Is Emergency Medicine Still Competitive? A Current Look

Emergency medicine is no longer one of the more competitive specialties to match into. After years of strong demand, the field has seen a sharp reversal: unfilled residency positions have surged, applicant interest has declined, and workforce projections point to a surplus of emergency physicians by 2030. For medical students considering EM, the path to matching is more accessible than it was a decade ago, but the landscape comes with new concerns worth understanding.

Match Rates Are High, and Rising

In the 2025 Match cycle, 94% of US MD seniors who applied to emergency medicine successfully matched, and 98% of DO seniors did the same. Those numbers reflect a specialty that is no longer filtering out large numbers of qualified applicants. By contrast, competitive specialties like dermatology, plastic surgery, and orthopedic surgery routinely leave 20% or more of US senior applicants unmatched.

The bigger signal is on the program side. In the 2022 Match, 7.5% of EM residency positions went unfilled before the supplemental process (SOAP). Just one year later, that figure jumped to 18.4%, with 554 of 3,010 positions sitting empty across 132 programs. That kind of spike is unusual for any specialty and reflects a genuine drop in student interest, not a sudden expansion of training spots.

How EM Compares to Other Specialties

Using the ratio of available positions to applicants, emergency medicine ranks among the least competitive specialties in the Match. The Emergency Medicine Residents’ Association (EMRA) noted that EM has historically had enough positions to accommodate 72% to 82% of all applicants in any given year. That ratio puts it alongside otolaryngology at the bottom of the competitiveness scale by this measure.
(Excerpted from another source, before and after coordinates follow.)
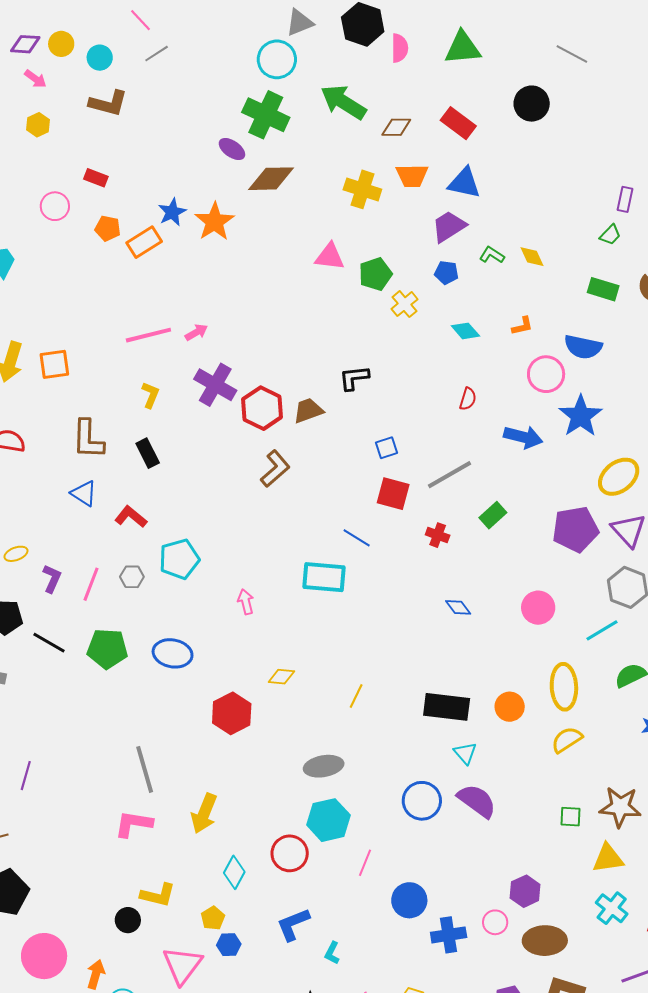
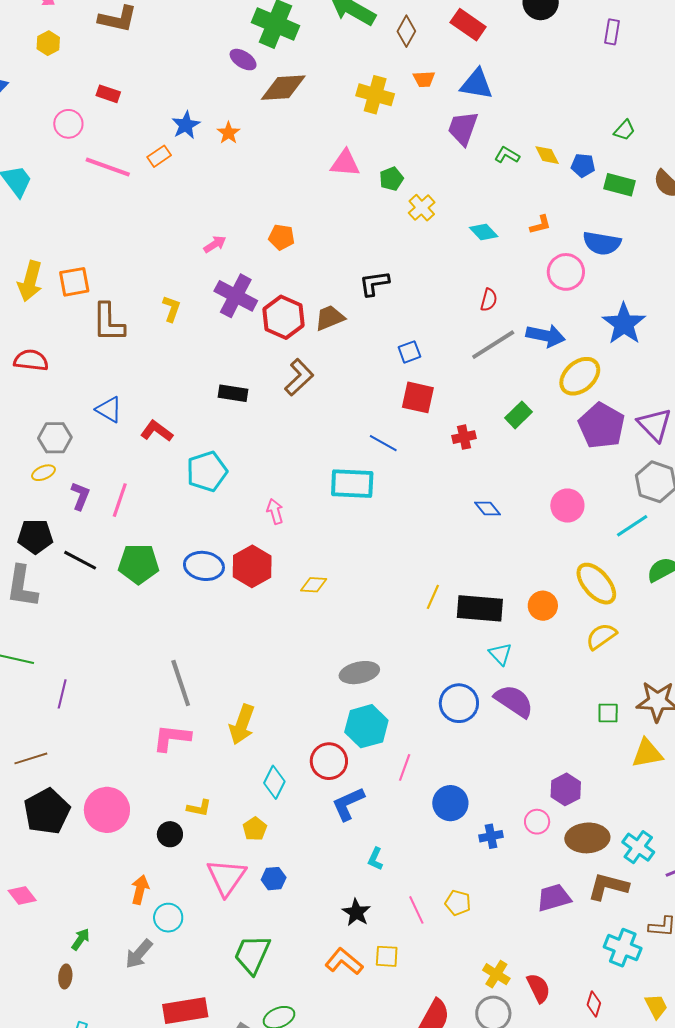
brown diamond: (396, 127) -> (406, 31), turned -60
orange trapezoid: (412, 176) -> (424, 79), size x0.7
purple rectangle: (625, 199) -> (612, 32), moved
orange star: (215, 222) -> (229, 133), size x0.6
purple trapezoid: (449, 226) -> (463, 128), turned -36
orange pentagon: (108, 228) -> (281, 237), moved
orange rectangle: (144, 242) -> (159, 156), size x0.7
blue pentagon: (446, 273) -> (583, 165), moved
green pentagon: (375, 274) -> (391, 179), size x0.7
pink line: (148, 335) -> (108, 167), moved, turned 36
blue star: (581, 416) -> (624, 324), moved
brown L-shape: (88, 439) -> (108, 322), moved
black rectangle: (148, 453) -> (233, 393), moved, turned -52
gray line: (449, 475) -> (493, 345), moved
yellow ellipse: (619, 477) -> (580, 376), moved
purple pentagon: (575, 529) -> (602, 426), turned -30
red cross: (438, 535) -> (464, 437), turned -30
gray hexagon: (132, 577) -> (55, 438), moved, size x1.4
yellow ellipse: (564, 687) -> (596, 584), turned -36
yellow line: (356, 696) -> (433, 597), moved
red hexagon: (232, 713) -> (252, 566), moved
yellow L-shape: (158, 895) -> (199, 808), size x0.7
cyan cross: (612, 908) -> (638, 847), moved
blue L-shape: (293, 924) -> (348, 804), moved
blue cross: (449, 935) -> (491, 836), size x0.7
blue hexagon: (229, 945) -> (274, 879), moved
pink circle: (44, 956) -> (107, 810), moved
That statistic deserves some context, though. EMRA points out that applicants to EM tend to be well-informed and self-selected. Students who pursue EM typically do so after rotating in emergency departments and receiving evaluations that confirm their fit. So while the raw numbers suggest low competition, the applicant pool is not random. Poorly prepared applicants are less likely to apply in the first place, which can make the ratio look more favorable than it would in specialties with broader appeal.

What Programs Actually Look For

Emergency medicine uses a unique evaluation tool called the Standardized Letter of Evaluation, or SLOE. Program directors consider the SLOE the single most important component of an EM application, outweighing board scores, transcripts, and personal statements. A SLOE is written by an EM faculty member after a student completes a clinical rotation in the emergency department, and it includes a global assessment ranking that compares the student to peers.

Research on SLOE rankings found that applicants ranked in the lower third had significantly reduced odds of matching, even after adjusting for board scores. In fact, once a lower-third SLOE ranking was accounted for, higher Step 1 and Step 2 CK scores no longer predicted a successful match. In other words, a strong SLOE can carry an otherwise average application, and a weak SLOE can sink an otherwise strong one. This makes EM rotations and clinical performance especially high-stakes for applicants.

Most competitive applicants complete two EM rotations at different institutions to secure two SLOEs. Doing well on these rotations, showing procedural skill, comfort with uncertainty, and the ability to manage multiple patients simultaneously, matters more than almost anything else in the application.

Why Interest Has Dropped

The decline in EM competitiveness is largely driven by workforce concerns. A task force analysis published in 2021 projected a surplus of roughly 7,845 emergency physicians by 2030. That projection accounts for several converging trends: residency training programs have expanded, about 20% of emergency department visits are now handled by nurse practitioners or physician assistants, and physician attrition has remained relatively low at around 3% per year.

Medical students pay close attention to job market signals. Reports of new EM graduates struggling to find desirable positions, particularly in urban or academic settings, have circulated widely on forums and in specialty publications. Some graduates have taken jobs in rural or underserved areas not by choice but by necessity, and others have faced contract instability with staffing companies that employ a large share of the EM workforce. These concerns have cooled what was once intense enthusiasm for the specialty.

Emergency department visit volumes are still projected to grow by about 11% relative to 2018 levels, but that growth is not enough to absorb the number of physicians entering the field each year. The result is a buyer’s market for employers and a tighter market for new graduates, especially those targeting specific geographic regions.

What This Means for Applicants Now

If you’re a medical student considering EM, the good news is straightforward: matching is more achievable than it has been in years. You don’t need elite board scores, and programs across the country have open spots. The barrier to entry is lower than it was five or ten years ago.

The trade-off is on the other end. Matching into EM is easier, but the job market after residency is tighter. Students entering EM now should do so because the clinical work genuinely appeals to them, not because it was once considered a lifestyle specialty with high pay and flexible scheduling. Those advantages still exist in many positions, but they’re no longer guaranteed, and geographic flexibility will likely matter when it comes time to find a job.

For the application itself, your energy is best spent on clinical rotations. Strong SLOEs from well-regarded programs carry more weight than squeezing extra points out of board exams. Rotate early, perform well, and build genuine relationships with EM faculty who can speak to your clinical ability in detail.